## ESTRATTO DELLA PAGINA
Vi ricordate i tre operai di Melfi licenziati dalla Fiat nel luglio scorso, durante il braccio di ferro con Sergio Marchionne sul destino dello stabilimento? Li avevamo lasciati con il reintegro imposto dal giudice un mese dopo il licenziamento e con loro che cercavano di rientrare in fabbrica, ma la security dello stabilimento li accompagnava lontano dalle linee di produzione.
La vicenda giudiziaria, che in quei giorni fece parlare l'Italia, nel frattempo è continuata e il 17 maggio si terrà la quarta udienza del processo, la prima in cui i tre - Antonio Lamorte, Giovanni Barozzino (entrambi delegati della Fiom) e Marco Pignatelli – potranno dire la loro versione. Secondo l'azienda, come noto ci tre avrebbero ostacolato il percorso di un carrello robotizzato durante un corteo interno impedendo ad altri operai, che non partecipavano allo sciopero e al corteo interno, di lavorare.
Ora Giovanni Barozzino, uno dei tre, ha deciso di uscire allo scoperto con un'intervista a 'L'isola dei Cassintegrati', sito d'inchieste e notizie sulla condizione operaia contemporanea. E lo ha fatto lanciando una durissima accusa alla Fiat: «Ci hanno confinato in una stanza a mezzo chilometro dalla produzione», spiega: «Io non auguro a nessuno di vivere quello che stanno facendo vivere a noi perché c’è in gioco la dignità del lavoro e dell’uomo e credo che in questo momento non vengano rispettate».

## COMPITO ASSEGNATO A
In una-tre frasi, spiega perché Barozzino, secondo l'estratto, non augura a nessuno di vivere ciò che stanno vivendo i tre operai.
L'elenco non ha alcun legame con l'estratto.

## DATI DA ELABORARE

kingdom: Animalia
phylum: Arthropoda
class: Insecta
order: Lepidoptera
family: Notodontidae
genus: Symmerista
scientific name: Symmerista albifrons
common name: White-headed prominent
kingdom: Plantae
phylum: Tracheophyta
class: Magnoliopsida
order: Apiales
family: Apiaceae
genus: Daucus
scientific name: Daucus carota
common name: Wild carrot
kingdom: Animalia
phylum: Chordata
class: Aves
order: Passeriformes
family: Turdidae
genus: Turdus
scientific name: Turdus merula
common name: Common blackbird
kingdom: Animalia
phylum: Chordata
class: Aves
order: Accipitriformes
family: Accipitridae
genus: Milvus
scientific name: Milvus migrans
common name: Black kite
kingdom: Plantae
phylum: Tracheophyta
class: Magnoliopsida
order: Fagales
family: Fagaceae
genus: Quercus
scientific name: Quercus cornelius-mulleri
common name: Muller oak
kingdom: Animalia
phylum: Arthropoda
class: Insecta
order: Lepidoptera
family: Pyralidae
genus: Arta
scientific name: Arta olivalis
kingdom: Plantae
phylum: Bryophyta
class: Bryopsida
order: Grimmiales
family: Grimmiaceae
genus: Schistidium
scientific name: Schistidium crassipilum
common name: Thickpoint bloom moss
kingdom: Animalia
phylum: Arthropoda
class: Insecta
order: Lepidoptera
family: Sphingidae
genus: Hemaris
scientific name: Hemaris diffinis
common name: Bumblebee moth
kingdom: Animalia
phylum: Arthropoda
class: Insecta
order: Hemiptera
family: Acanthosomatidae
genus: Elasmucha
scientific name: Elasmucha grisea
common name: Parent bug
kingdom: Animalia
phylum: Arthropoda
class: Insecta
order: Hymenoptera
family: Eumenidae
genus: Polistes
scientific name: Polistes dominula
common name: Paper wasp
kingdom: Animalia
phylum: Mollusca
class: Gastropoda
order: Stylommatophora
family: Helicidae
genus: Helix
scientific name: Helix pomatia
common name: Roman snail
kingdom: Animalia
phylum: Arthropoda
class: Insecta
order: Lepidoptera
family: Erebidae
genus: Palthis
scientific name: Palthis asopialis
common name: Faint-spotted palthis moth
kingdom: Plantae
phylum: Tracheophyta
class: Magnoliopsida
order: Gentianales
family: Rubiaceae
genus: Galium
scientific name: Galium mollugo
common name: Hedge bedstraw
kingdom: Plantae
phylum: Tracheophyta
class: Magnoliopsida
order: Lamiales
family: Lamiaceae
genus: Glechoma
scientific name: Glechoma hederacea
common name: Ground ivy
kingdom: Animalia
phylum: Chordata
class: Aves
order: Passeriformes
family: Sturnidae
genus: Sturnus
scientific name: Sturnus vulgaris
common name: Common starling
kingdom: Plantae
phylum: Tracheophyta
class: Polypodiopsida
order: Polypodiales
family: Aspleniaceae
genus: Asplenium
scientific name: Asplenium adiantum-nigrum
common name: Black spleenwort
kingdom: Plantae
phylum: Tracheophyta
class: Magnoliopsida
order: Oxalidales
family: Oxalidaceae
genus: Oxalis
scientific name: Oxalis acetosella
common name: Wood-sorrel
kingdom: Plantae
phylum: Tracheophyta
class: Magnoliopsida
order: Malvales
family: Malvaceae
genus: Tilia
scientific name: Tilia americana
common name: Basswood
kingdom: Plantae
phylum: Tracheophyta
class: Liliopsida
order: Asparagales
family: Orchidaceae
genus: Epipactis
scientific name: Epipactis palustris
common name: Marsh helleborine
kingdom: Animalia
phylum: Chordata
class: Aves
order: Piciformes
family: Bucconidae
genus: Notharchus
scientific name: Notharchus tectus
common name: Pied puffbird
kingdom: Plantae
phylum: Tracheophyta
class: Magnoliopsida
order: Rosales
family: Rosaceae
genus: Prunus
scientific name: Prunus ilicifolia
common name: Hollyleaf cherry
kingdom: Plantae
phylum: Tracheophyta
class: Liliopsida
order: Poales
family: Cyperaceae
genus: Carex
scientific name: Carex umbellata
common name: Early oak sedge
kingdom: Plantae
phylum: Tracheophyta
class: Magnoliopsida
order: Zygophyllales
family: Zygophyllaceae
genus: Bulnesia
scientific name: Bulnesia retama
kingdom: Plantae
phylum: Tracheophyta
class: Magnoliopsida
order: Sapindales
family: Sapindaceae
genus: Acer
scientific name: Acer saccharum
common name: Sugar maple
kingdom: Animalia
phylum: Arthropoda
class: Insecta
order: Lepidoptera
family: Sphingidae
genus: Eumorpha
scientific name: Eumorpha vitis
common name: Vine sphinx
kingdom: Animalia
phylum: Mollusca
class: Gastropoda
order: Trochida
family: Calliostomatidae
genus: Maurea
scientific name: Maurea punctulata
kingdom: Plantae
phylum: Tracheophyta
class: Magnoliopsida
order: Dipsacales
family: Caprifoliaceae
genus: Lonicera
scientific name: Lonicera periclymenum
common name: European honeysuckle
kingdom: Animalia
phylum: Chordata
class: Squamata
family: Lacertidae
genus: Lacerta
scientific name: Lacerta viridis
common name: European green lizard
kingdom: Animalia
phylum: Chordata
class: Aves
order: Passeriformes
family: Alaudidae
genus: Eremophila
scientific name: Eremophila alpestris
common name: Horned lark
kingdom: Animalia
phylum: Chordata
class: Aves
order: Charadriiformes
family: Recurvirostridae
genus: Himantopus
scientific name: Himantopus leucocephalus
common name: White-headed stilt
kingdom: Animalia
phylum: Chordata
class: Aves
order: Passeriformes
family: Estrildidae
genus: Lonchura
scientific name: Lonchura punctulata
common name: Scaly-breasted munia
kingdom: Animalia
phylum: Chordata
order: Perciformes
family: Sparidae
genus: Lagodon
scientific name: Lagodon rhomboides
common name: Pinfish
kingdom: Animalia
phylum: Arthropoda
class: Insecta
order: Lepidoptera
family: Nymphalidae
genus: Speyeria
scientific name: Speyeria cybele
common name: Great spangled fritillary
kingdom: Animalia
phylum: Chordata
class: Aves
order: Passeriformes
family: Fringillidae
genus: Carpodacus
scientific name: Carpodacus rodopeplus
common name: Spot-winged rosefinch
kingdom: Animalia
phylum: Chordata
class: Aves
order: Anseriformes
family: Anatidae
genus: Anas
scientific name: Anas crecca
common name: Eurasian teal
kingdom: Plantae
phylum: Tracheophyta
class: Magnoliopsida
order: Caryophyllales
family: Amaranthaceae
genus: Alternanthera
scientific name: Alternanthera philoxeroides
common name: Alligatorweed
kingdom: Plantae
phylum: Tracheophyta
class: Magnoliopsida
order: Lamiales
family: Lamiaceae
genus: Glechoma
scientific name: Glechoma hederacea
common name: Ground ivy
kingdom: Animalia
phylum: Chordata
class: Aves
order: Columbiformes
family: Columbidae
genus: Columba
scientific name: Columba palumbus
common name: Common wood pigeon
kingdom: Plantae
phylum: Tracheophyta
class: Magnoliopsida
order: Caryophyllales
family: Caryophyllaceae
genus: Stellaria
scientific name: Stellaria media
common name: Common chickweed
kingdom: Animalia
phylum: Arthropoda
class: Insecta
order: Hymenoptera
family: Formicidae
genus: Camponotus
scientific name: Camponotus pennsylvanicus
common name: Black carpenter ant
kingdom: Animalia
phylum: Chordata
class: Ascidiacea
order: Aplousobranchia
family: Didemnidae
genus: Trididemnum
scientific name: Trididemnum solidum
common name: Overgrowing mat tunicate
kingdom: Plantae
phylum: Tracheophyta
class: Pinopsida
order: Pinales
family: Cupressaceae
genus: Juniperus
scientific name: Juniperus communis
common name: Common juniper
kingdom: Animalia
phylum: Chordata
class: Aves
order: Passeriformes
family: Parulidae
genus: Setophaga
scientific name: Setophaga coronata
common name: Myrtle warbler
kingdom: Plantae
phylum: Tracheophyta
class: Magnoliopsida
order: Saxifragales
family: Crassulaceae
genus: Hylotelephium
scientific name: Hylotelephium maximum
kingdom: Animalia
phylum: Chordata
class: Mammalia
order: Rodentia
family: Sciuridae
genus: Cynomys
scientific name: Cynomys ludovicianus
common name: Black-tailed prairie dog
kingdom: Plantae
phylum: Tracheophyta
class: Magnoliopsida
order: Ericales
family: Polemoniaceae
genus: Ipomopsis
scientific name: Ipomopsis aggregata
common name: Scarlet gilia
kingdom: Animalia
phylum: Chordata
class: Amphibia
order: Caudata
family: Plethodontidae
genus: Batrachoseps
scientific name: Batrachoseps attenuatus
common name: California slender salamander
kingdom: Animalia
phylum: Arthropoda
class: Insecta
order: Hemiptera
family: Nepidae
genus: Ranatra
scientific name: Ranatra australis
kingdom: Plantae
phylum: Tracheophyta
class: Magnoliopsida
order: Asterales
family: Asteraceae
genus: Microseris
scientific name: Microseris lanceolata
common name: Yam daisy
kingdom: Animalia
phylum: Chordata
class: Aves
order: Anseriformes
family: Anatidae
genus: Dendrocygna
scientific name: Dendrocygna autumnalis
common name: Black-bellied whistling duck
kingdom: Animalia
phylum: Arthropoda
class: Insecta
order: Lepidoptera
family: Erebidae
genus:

## COMPITO ASSEGNATO B
Riscrivi le righe dell'elenco dall'inizio fino alla riga che contiene "family: Apiaceae", compresa, sostituendo "phylum" con "division" e lasciando invariato tutto il resto.

## RISPOSTA AL COMPITO A
Barozzino afferma che in gioco c'è la dignità del lavoro e dell'uomo. Secondo lui, in questo momento questa dignità non viene rispettata.

## RISPOSTA AL COMPITO B
kingdom: Animalia
division: Arthropoda
class: Insecta
order: Lepidoptera
family: Notodontidae
genus: Symmerista
scientific name: Symmerista albifrons
common name: White-headed prominent
kingdom: Plantae
division: Tracheophyta
class: Magnoliopsida
order: Apiales
family: Apiaceae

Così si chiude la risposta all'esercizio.